Psychologists call the choice to search for the good in our world an abundance mindset. Research has shown that people who think this way are more creative, alert, healthy, and happy. They even produce more antibodies after vaccines (especially helpful, we hope, in the months ahead).

Unfortunately, at this moment, abundance is a hard sell. Though nearly everyone wants to stop the pandemic and create a more just world, it’s too easy to villainize (or even assault) people with different opinions about how to get there. When we disagree with others about things like school reopenings, mask wearing, or protests, we often jump to the immediate conclusion that they are stupid and/or evil.

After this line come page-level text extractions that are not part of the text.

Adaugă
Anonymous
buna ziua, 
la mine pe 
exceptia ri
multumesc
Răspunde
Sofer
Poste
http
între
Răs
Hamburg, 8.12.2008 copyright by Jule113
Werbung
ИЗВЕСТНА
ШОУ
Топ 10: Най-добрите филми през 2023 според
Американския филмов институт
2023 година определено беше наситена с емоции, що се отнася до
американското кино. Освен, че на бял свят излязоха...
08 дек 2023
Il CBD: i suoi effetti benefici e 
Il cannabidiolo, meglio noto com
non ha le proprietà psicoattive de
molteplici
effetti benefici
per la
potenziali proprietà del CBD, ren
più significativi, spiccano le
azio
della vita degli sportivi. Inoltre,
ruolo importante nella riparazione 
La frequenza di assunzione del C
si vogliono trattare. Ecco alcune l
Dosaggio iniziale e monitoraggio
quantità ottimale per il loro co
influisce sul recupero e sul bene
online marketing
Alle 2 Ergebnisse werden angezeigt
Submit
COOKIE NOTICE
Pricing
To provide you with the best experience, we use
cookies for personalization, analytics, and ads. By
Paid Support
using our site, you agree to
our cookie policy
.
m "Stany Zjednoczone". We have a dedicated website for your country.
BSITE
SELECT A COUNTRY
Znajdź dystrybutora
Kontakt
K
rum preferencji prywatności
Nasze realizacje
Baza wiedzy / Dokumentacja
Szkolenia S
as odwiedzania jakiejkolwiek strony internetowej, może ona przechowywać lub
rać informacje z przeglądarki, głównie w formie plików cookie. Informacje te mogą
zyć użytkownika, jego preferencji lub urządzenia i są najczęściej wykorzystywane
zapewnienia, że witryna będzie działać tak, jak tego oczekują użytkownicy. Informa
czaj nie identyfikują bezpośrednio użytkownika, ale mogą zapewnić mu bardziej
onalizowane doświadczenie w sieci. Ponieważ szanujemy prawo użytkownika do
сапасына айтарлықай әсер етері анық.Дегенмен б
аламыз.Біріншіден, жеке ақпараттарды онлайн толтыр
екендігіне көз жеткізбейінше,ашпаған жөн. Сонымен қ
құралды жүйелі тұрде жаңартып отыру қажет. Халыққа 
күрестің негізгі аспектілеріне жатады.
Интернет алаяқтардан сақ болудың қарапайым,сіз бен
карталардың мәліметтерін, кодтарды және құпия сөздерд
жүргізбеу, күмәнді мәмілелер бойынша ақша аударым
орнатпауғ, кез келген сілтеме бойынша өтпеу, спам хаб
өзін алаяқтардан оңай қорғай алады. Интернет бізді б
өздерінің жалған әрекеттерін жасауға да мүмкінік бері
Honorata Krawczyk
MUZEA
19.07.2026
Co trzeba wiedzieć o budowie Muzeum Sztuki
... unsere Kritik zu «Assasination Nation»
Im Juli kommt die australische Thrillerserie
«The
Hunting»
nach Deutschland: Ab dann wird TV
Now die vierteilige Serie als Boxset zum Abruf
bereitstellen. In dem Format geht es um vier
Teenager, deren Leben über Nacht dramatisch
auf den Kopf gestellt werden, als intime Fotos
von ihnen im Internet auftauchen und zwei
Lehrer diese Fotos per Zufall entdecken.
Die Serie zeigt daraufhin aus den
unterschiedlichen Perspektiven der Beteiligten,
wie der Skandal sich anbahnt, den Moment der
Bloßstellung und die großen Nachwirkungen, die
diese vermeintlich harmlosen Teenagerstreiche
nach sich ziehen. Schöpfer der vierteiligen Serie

As invigorating as our indignation can feel in the moment, I don’t think we realize how harmful it is to think this way. Not only does scarcity thinking make it harder to solve problems, it saps our energy. To paraphrase a famous adage, it’s like drinking poison and waiting for the other person to die.

Instead, what if we took a cue from the sailors? What if we assumed that most people are mostly good? That we might not disagree about everything? That they could be acting out of fear or scarcity themselves?

By choosing abundance, we give ourselves the gift of peace, resilience, and optimism. These qualities are in such short supply that I’d argue we can’t afford not to adapt our thinking.

And anyway, by focusing on what’s right, we will find the energy to fix what’s wrong.

If abundance still feels impossible, remember this: our mindset is one of the few things completely under our control. Dr. Victor Frankl, legendary Austrian psychiatrist and holocaust survivor, said it best. “The last of the human freedoms,” he observed, “[is] to choose one’s attitude in any given set of circumstances.”

No matter what’s going on around us, we can choose scarcity and cynicism, or abundance and compassion.

As Nelson Mandela argued, it’s compassion that binds us to one another, “not in pity or patronizingly, but as human beings who…turn our common suffering into hope for the future.” Call me an optimist, but I don’t think we are too far gone yet. And in seeing the goodness that lies beneath the suffering, we will find our way back to each other.